Saturday, September 27, 2014

Salad Day

When the UK and Danish populations will be green with envy over the less green days when they still had ferries;
The route between Harwich, Essex and Esbjerg in Denmark, run by DFDS Seaways, has been in operation for nearly 140 years.
The company said the route "has been struggling for a long time" and would not be able to take on costs associated with a new environmental law.
The final ferry is to sail on Sunday.
So from then on they'll have to fly.
From 1 January 2015, a European Union directive aimed at reducing sulphur dioxide emissions from ships will come into force.
DFDS said this would have resulted in a £2m a year increase in the cost of the Harwich to Esbjerg ferry route.
Mr Smedegaard said the company had not been able to reduce costs enough to enable the route to bear the extra charges.
No such thing as a free launch.

1 comment:

  1. Telling people what to do is a deeply satisfying experience.

    10/10/09 - Robin Hanson: Denying Dominance
    ( www.overcomingbias.com/2009/10/denying-dominance.html )
    === ===
    [edited] Humans attend closely to status, an important part of status is dominance, and we show dominance when we tell others what to do. Telling someone what to do affirms status.

    We do not notice most of our status moves, and we attribute them to other motives. When possible, we claim our motive is altruism. We think we are directing others in order to help them, not to dominate them.
    === ===

    The most enjoyable of status moves is to deny the peasants their quality of life, in service to a higher good which only you and your colleagues truly understand.

    George Orwell was a British socialist/communist in the late 1930's. He awoke to the truth about the motivations of his party, of which he was deeply familiar. He published his brilliant book "1984" in 1949.

    Quotes from "1984" ( http://alternativereel.com/cult_fiction/display_article.php?id=0000000008 )
    Full text online ( http://msxnet.org/orwell/1984 )
    About George Orwell ( http://msxnet.org/orwell/ )
    === ===
    [A party leader describes the future, edited] There will be no loyalty, except loyalty towards the Party.
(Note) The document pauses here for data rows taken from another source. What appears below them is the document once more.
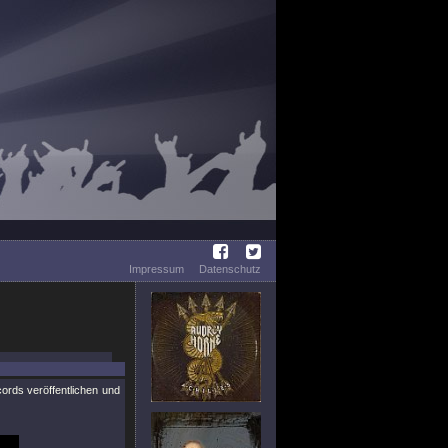
Impressum
Datenschutz
ords veröffentlichen und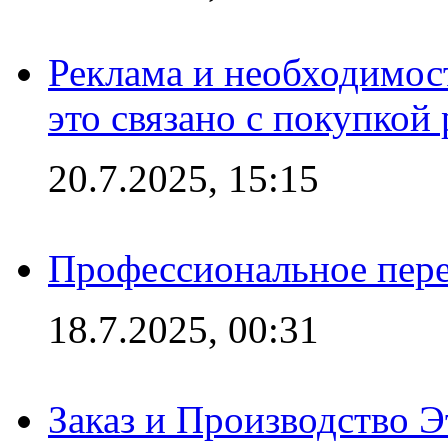
Реклама и необходимос
это связано с покупкой
20.7.2025, 15:15
Профессиональное пере
18.7.2025, 00:31
Заказ и Производство Э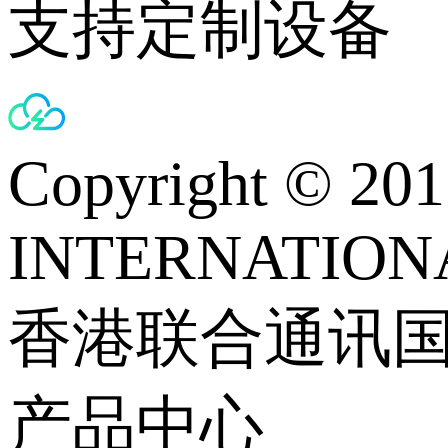
支持定制设备
Copyright © 
INTERNATIONA
香港联合通讯
产品中心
There will be no love, except the love of Big Brother. When we are omnipotent there will be no need of science. There will be no distinction between beauty and ugliness. All competing pleasures will be destroyed.

    But always there will be the intoxication of power, constantly increasing and growing subtler. Always, at every moment, there will be the thrill of victory, the sensation of trampling on an enemy who is helpless. If you want a picture of the future, imagine a boot stamping on a human face, forever.
    === ===

    Orwell stated in an interview: "We have now sunk to a depth at which the restatement of the obvious is the first duty of intelligent men."

    ( pjmedia.com/eddriscoll/2014/04/22/elites-sacrificial-victims/ )
    In November of 2009 at the New Criterion, Anthony Daniels (aka Theodore Dalrymple):
    === ===
    My collection of books has led me to the conclusion that the Soviet Union was valued by contemporary intellectuals not for the omelette, but for the broken eggs. They thought that if nothing great could be built without sacrifice, then so great a sacrifice must be building something great. The Soviets had the courage of their abstractions, which are often so much more important to intellectuals than living, breathing human beings.
    === ===

    ( www.youtube.com/watch?feature=player_embedded&v=rx9--zQDfog ) Video 6:12
    The Gods of Wisdom and Virtue
    Bill Whittle explains and recites a slightly edited version of Rudyard Kipling's poem "The Gods of the Copybook Headings". Copybooks were for teaching reading a writing. Students copied sentences to better memorize proper spelling and grammar. The top of each page presented a pithy truth to be ignored at great peril.